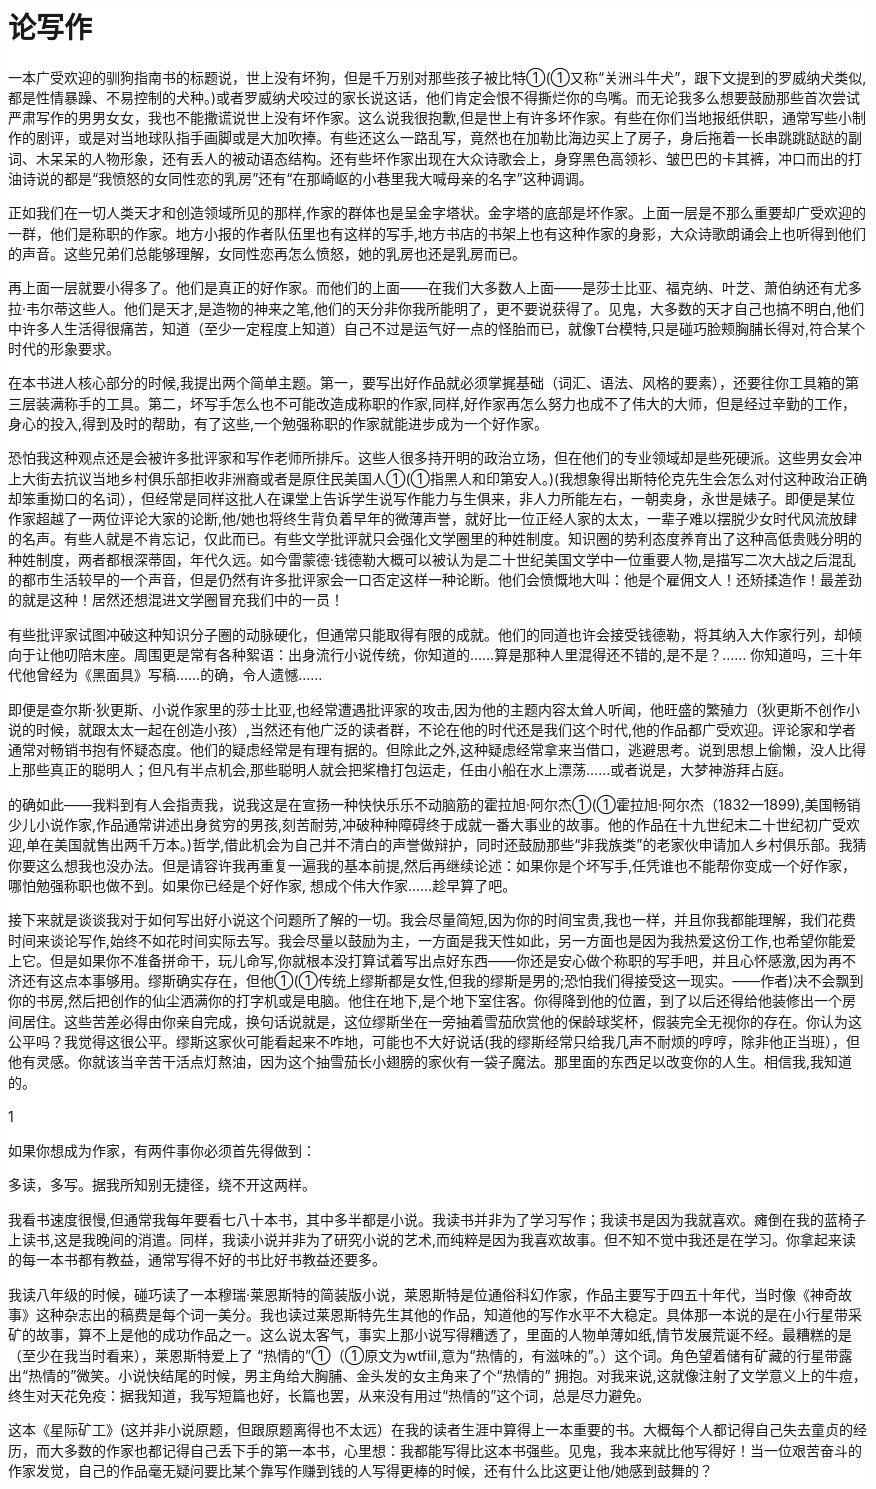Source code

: # 论写作

一本广受欢迎的驯狗指南书的标题说，世上没有坏狗，但是千万别对那些孩子被比特①(①又称“关洲斗牛犬”，跟下文提到的罗威纳犬类似,都是性情暴躁、不易控制的犬种。)或者罗威纳犬咬过的家长说这话，他们肯定会恨不得撕烂你的鸟嘴。而无论我多么想要鼓励那些首次尝试严肃写作的男男女女，我也不能撒谎说世上没有坏作家。这么说我很抱歉,但是世上有许多坏作家。有些在你们当地报纸供职，通常写些小制作的剧评，或是对当地球队指手画脚或是大加吹捧。有些还这么一路乱写，竟然也在加勒比海边买上了房子，身后拖着一长串跳跳跶跶的副词、木呆呆的人物形象，还有丢人的被动语态结构。还有些坏作家出现在大众诗歌会上，身穿黑色高领衫、皱巴巴的卡其裤，冲口而出的打油诗说的都是“我愤怒的女同性恋的乳房”还有“在那崎岖的小巷里我大喊母亲的名字”这种调调。

正如我们在一切人类天才和创造领域所见的那样,作家的群体也是呈金字塔状。金字塔的底部是坏作家。上面一层是不那么重要却广受欢迎的一群，他们是称职的作家。地方小报的作者队伍里也有这样的写手,地方书店的书架上也有这种作家的身影，大众诗歌朗诵会上也听得到他们的声音。这些兄弟们总能够理解，女同性恋再怎么愤怒，她的乳房也还是乳房而已。

再上面一层就要小得多了。他们是真正的好作家。而他们的上面——在我们大多数人上面——是莎士比亚、福克纳、叶芝、萧伯纳还有尤多拉·韦尔蒂这些人。他们是天才,是造物的神来之笔,他们的天分非你我所能明了，更不要说获得了。见鬼，大多数的天才自己也搞不明白,他们中许多人生活得很痛苦，知道（至少一定程度上知道）自己不过是运气好一点的怪胎而已，就像T台模特,只是碰巧脸颊胸脯长得对,符合某个时代的形象要求。

在本书进人核心部分的时候,我提出两个简单主题。第一，要写出好作品就必须掌捤基础（词汇、语法、风格的要素），还要往你工具箱的第三层装满称手的工具。第二，坏写手怎么也不可能改造成称职的作家,同样,好作家再怎么努力也成不了伟大的大师，但是经过辛勤的工作，身心的投入,得到及时的帮助，有了这些,一个勉强称职的作家就能进步成为一个好作家。

恐怕我这种观点还是会被许多批评家和写作老师所排斥。这些人很多持开明的政治立场，但在他们的专业领域却是些死硬派。这些男女会冲上大街去抗议当地乡村俱乐部拒收非洲裔或者是原住民美国人①(①指黑人和印第安人。)(我想象得出斯特伦克先生会怎么对付这种政治正确却笨重拗口的名词），但经常是同样这批人在课堂上告诉学生说写作能力与生俱来，非人力所能左右，一朝卖身，永世是婊子。即便是某位作家超越了一两位评论大家的论断,他/她也将终生背负着早年的微薄声誉，就好比一位正经人家的太太，一辈子难以摆脱少女时代风流放肆的名声。有些人就是不肯忘记，仅此而已。有些文学批评就只会强化文学圈里的种姓制度。知识圈的势利态度养育出了这种高低贵贱分明的种姓制度，两者都根深蒂固，年代久远。如今雷蒙德·钱德勒大概可以被认为是二十世纪美国文学中一位重要人物,是描写二次大战之后混乱的都市生活较早的一个声音，但是仍然有许多批评家会一口否定这样一种论断。他们会愤慨地大叫：他是个雇佣文人！还矫揉造作！最差劲的就是这种！居然还想混进文学圈冒充我们中的一员！

有些批评家试图冲破这种知识分子圈的动脉硬化，但通常只能取得有限的成就。他们的同道也许会接受钱德勒，将其纳入大作家行列，却倾向于让他叨陪末座。周围更是常有各种絮语：出身流行小说传统，你知道的……算是那种人里混得还不错的,是不是？…… 你知道吗，三十年代他曾经为《黑面具》写稿……的确，令人遗憾……

即便是查尔斯·狄更斯、小说作家里的莎士比亚,也经常遭遇批评家的攻击,因为他的主题内容太耸人听闻，他旺盛的繁殖力（狄更斯不创作小说的时候，就跟太太一起在创造小孩）,当然还有他广泛的读者群，不论在他的时代还是我们这个时代,他的作品都广受欢迎。评论家和学者通常对畅销书抱有怀疑态度。他们的疑虑经常是有理有据的。但除此之外,这种疑虑经常拿来当借口，逃避思考。说到思想上偷懒，没人比得上那些真正的聪明人；但凡有半点机会,那些聪明人就会把桨橹打包运走，任由小船在水上漂荡……或者说是，大梦神游拜占庭。

的确如此——我料到有人会指责我，说我这是在宣扬一种快快乐乐不动脑筋的霍拉旭·阿尔杰①(①霍拉旭·阿尔杰（1832—1899),美国畅销少儿小说作家,作品通常讲述出身贫穷的男孩,刻苦耐劳,冲破种种障碍终于成就一番大事业的故事。他的作品在十九世纪末二十世纪初广受欢迎,单在美国就售出两千万本。)哲学,借此机会为自己并不清白的声誉做辩护，同时还鼓励那些“非我族类”的老家伙申请加人乡村俱乐部。我猜你要这么想我也没办法。但是请容许我再重复一遍我的基本前提,然后再继续论述：如果你是个坏写手,任凭谁也不能帮你变成一个好作家，哪怕勉强称职也做不到。如果你已经是个好作家, 想成个伟大作家……趁早算了吧。

接下来就是谈谈我对于如何写出好小说这个问题所了解的一切。我会尽量简短,因为你的时间宝贵,我也一样，并且你我都能理解，我们花费时间来谈论写作,始终不如花时间实际去写。我会尽量以鼓励为主，一方面是我天性如此，另一方面也是因为我热爱这份工作,也希望你能爱上它。但是如果你不准备拼命干，玩儿命写,你就根本没打算试着写出点好东西——你还是安心做个称职的写手吧，并且心怀感激,因为再不济还有这点本事够用。缪斯确实存在，但他①(①传统上缪斯都是女性,但我的缪斯是男的;恐怕我们得接受这一现实。——作者)决不会飘到你的书房,然后把创作的仙尘洒满你的打字机或是电脑。他住在地下,是个地下室住客。你得降到他的位置，到了以后还得给他装修出一个房间居住。这些苦差必得由你亲自完成，换句话说就是，这位缪斯坐在一旁抽着雪茄欣赏他的保龄球奖杯，假装完全无视你的存在。你认为这公平吗？我觉得这很公平。缪斯这家伙可能看起来不咋地，可能也不大好说话(我的缪斯经常只给我几声不耐烦的哼哼，除非他正当班），但他有灵感。你就该当辛苦干活点灯熬油，因为这个抽雪茄长小翅膀的家伙有一袋子魔法。那里面的东西足以改变你的人生。相信我,我知道的。





1

如果你想成为作家，有两件事你必须首先得做到：

多读，多写。据我所知别无捷径，绕不开这两样。

我看书速度很慢,但通常我每年要看七八十本书，其中多半都是小说。我读书并非为了学习写作；我读书是因为我就喜欢。瘫倒在我的蓝椅子上读书,这是我晚间的消遣。同样，我读小说并非为了研究小说的艺术,而纯粹是因为我喜欢故事。但不知不觉中我还是在学习。你拿起来读的每一本书都有教益，通常写得不好的书比好书教益还要多。

我读八年级的时候，碰巧读了一本穆瑞·莱恩斯特的简装版小说，莱恩斯特是位通俗科幻作家，作品主要写于四五十年代，当时像《神奇故事》这种杂志出的稿费是每个词一美分。我也读过莱恩斯特先生其他的作品，知道他的写作水平不大稳定。具体那一本说的是在小行星带采矿的故事，算不上是他的成功作品之一。这么说太客气，事实上那小说写得糟透了，里面的人物单薄如纸,情节发展荒诞不经。最糟糕的是（至少在我当时看来），莱恩斯特爱上了 “热情的”①（①原文为wtfiil,意为“热情的，有滋味的”。）这个词。角色望着储有矿藏的行星带露出“热情的”微笑。小说快结尾的时候，男主角给大胸脯、金头发的女主角来了个“热情的” 拥抱。对我来说,这就像注射了文学意义上的牛痘，终生对天花免疫：据我知道，我写短篇也好，长篇也罢，从来没有用过“热情的”这个词，总是尽力避免。

这本《星际矿工》(这并非小说原题，但跟原题离得也不太远）在我的读者生涯中算得上一本重要的书。大概每个人都记得自己失去童贞的经历，而大多数的作家也都记得自己丢下手的第一本书，心里想：我都能写得比这本书强些。见鬼，我本来就比他写得好！当一位艰苦奋斗的作家发觉，自己的作品毫无疑问要比某个靠写作赚到钱的人写得更棒的时候，还有什么比这更让他/她感到鼓舞的？
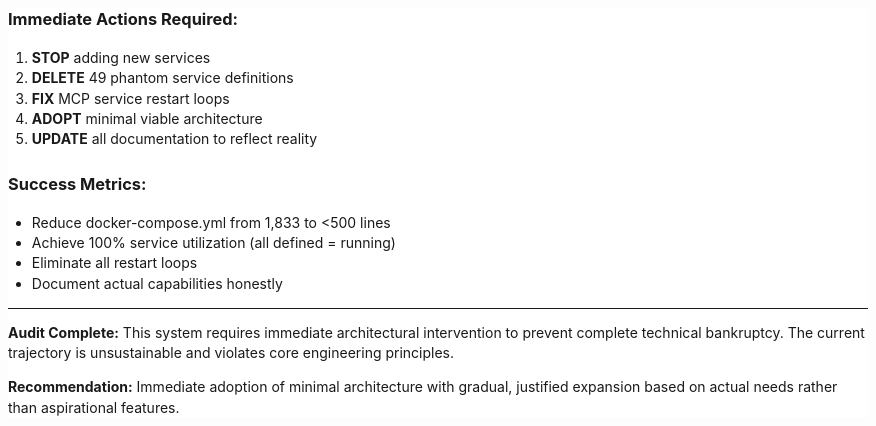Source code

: ### Immediate Actions Required:
1. **STOP** adding new services
2. **DELETE** 49 phantom service definitions
3. **FIX** MCP service restart loops
4. **ADOPT** minimal viable architecture
5. **UPDATE** all documentation to reflect reality

### Success Metrics:
- Reduce docker-compose.yml from 1,833 to <500 lines
- Achieve 100% service utilization (all defined = running)
- Eliminate all restart loops
- Document actual capabilities honestly

---

**Audit Complete:** This system requires immediate architectural intervention to prevent complete technical bankruptcy. The current trajectory is unsustainable and violates core engineering principles.

**Recommendation:** Immediate adoption of minimal architecture with gradual, justified expansion based on actual needs rather than aspirational features.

▶ [TASK DIRECTIONS]:
Nothing from before the line containing "5. **UPDATE** all" should appear; copy that line and each one after it through the last line of the entries, exactly.

▶ [PROBLEM SOLUTION]:
5. **UPDATE** all documentation to reflect reality

### Success Metrics:
- Reduce docker-compose.yml from 1,833 to <500 lines
- Achieve 100% service utilization (all defined = running)
- Eliminate all restart loops
- Document actual capabilities honestly

---

**Audit Complete:** This system requires immediate architectural intervention to prevent complete technical bankruptcy. The current trajectory is unsustainable and violates core engineering principles.

**Recommendation:** Immediate adoption of minimal architecture with gradual, justified expansion based on actual needs rather than aspirational features.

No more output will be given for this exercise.